April is nearly gone. Tom has promised to come for me on Monday; I feel so happy to think I am going to be free once more. I sat on my favorite seat in the window sill, looking at those poor men working on the grounds. There were three; they did not look like lunatics, no overseer near them; they were shoveling or spading, and three ducks followed them. Fed by the All-Father’s hand, they gather food for themselves; the men never disturb them; they cannot be violent. Many a farmer would be willing to give one of those men a permanent home for his services. The knowledge that this home is here for them to return to, would ensure them kind treatment at the hand of the farmer, and I am sure they would prefer life on a farm, with good palatable food and liberty, to being shut up here as prisoners and fed as paupers, as we in the ladies’ ward are, without one word or look of sympathy or respect extended to us.

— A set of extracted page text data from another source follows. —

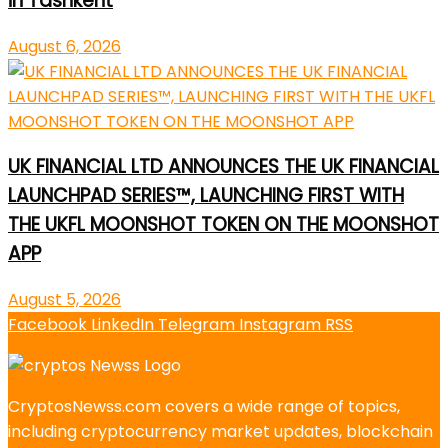
in Tashkent
August 6, 2026
UK FINANCIAL LTD ANNOUNCES THE UK FINANCIAL
LAUNCHPAD SERIES™, LAUNCHING FIRST WITH
THE UKFL MOONSHOT TOKEN ON THE MOONSHOT
APP
August 5, 2026
Facebook
LinkedIn
Telegram
Instagram
RSS
CryptosNewss.com covers a wide range of topics,
including cryptocurrency market updates, blockchain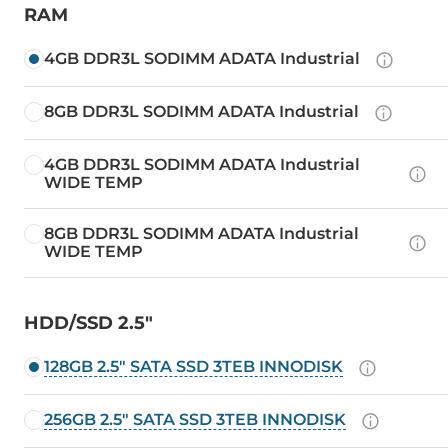
RAM
4GB DDR3L SODIMM ADATA Industrial
8GB DDR3L SODIMM ADATA Industrial
4GB DDR3L SODIMM ADATA Industrial
WIDE TEMP
8GB DDR3L SODIMM ADATA Industrial
WIDE TEMP
HDD/SSD 2.5"
128GB 2.5" SATA SSD 3TEB INNODISK
256GB 2.5" SATA SSD 3TEB INNODISK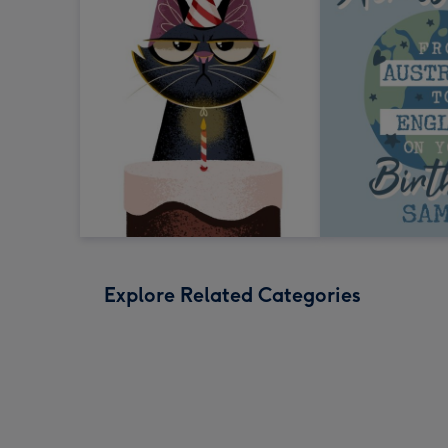
Explore Related Categories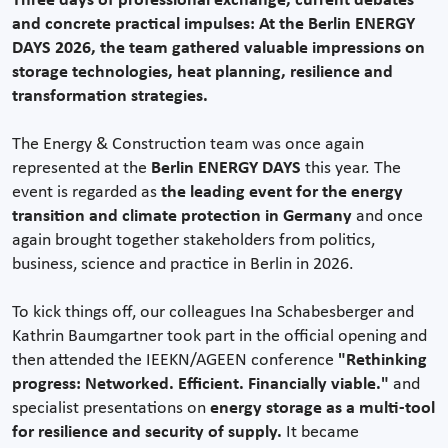
Three days of professional exchange, current debates
and concrete practical impulses: At the Berlin ENERGY
DAYS 2026, the team gathered valuable impressions on
storage technologies, heat planning, resilience and
transformation strategies.
The Energy & Construction team was once again
represented at the
Berlin ENERGY DAYS
this year. The
event is regarded as
the leading event for the energy
transition and climate protection in Germany
and once
again brought together stakeholders from politics,
business, science and practice in Berlin in 2026.
To kick things off, our colleagues Ina Schabesberger and
Kathrin Baumgartner took part in the official opening and
then attended the IEEKN/AGEEN conference
"Rethinking
progress: Networked. Efficient. Financially viable."
and
specialist presentations on
energy storage as a multi-tool
for resilience and security of supply.
It became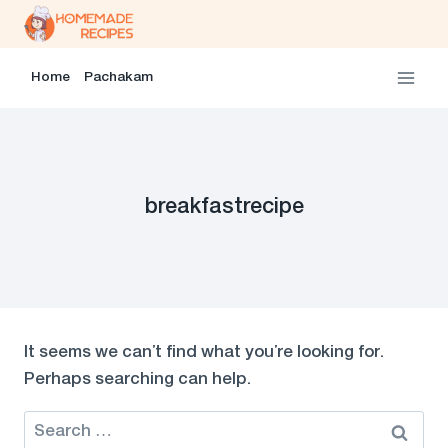
Skip
to
content
Home
Pachakam
breakfastrecipe
It seems we can’t find what you’re looking for.
Perhaps searching can help.
Search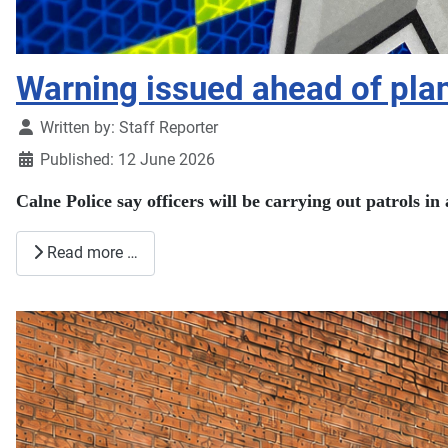
Warning issued ahead of pla
Details
Written by:
Staff Reporter
Published: 12 June 2026
Calne Police say officers will be carrying out patrols i
Read more …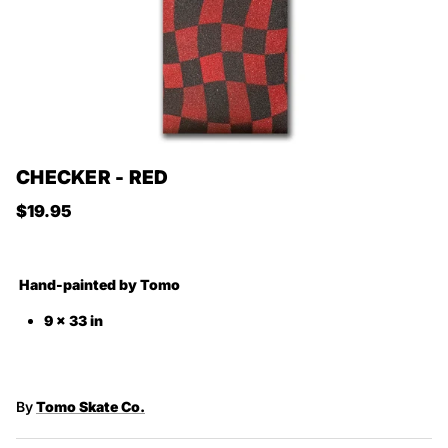
CHECKER - RED
Regular price
$19.95
Hand-painted by
Tomo
9 x 33 in
By
Tomo Skate Co.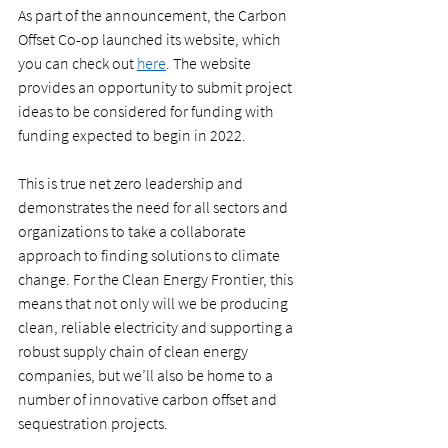
As part of the announcement, the Carbon 
Offset Co-op launched its website, which 
you can check out 
here
. The website 
provides an opportunity to submit project 
ideas to be considered for funding with 
funding expected to begin in 2022.  
This is true net zero leadership and 
demonstrates the need for all sectors and 
organizations to take a collaborate 
approach to finding solutions to climate 
change. For the Clean Energy Frontier, this 
means that not only will we be producing 
clean, reliable electricity and supporting a 
robust supply chain of clean energy 
companies, but we’ll also be home to a 
number of innovative carbon offset and 
sequestration projects.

One day this week, I had been watching one of the men working at the strawberry beds, thinking I would like to live on a farm now, that I might cultivate those lovely berries. The Doctor came in to make his usual morning call, in the hall, with a book and pencil in his hand; that is all he ever does for us. I thought I would make him think I thought him a gentleman, which he is not, and perhaps he would be more willing to let me go home. It has taken effect. I suppose he thinks I have forgotten all the doings of the past winter, and that I will not dare to say anything against such a mighty man as he is. I am glad I have taken it down in black and white, so as not to forget the wrongs of the Province, and the wrongs of those poor neglected women, of whom I am one. I ought not to write in this manner, but my indignation overcomes me sometimes, and I cannot help it. He is a little more social now than usual, and I suggest that if he bring blackberry bushes from the field, and set them around the fence, keeping the ground irrigated round the roots, he might have as nice fruit as the cultivated. He said yes, he would send some of his men out to his farm and get some, and he left as pleasant as he came. That was the first time he ever left me without being driven away by my making some request, and being refused.
This reminds me of the day I begged so hard for a pot of Holloway’s Ointment. I had asked my boys several times to bring it to me, and I thought they always forgot it. I had used it many years, not constantly, only for a little rash on my face at times; it has annoyed me very much lately. This day I had urged him all I could, and he left me, saying he had too much on his mind today. I followed him to the door, saying, “I don’t want to think so ill of you, Doctor, as that you will not grant me so small a favor—a twenty-five cent favor—and I will pay for it myself.”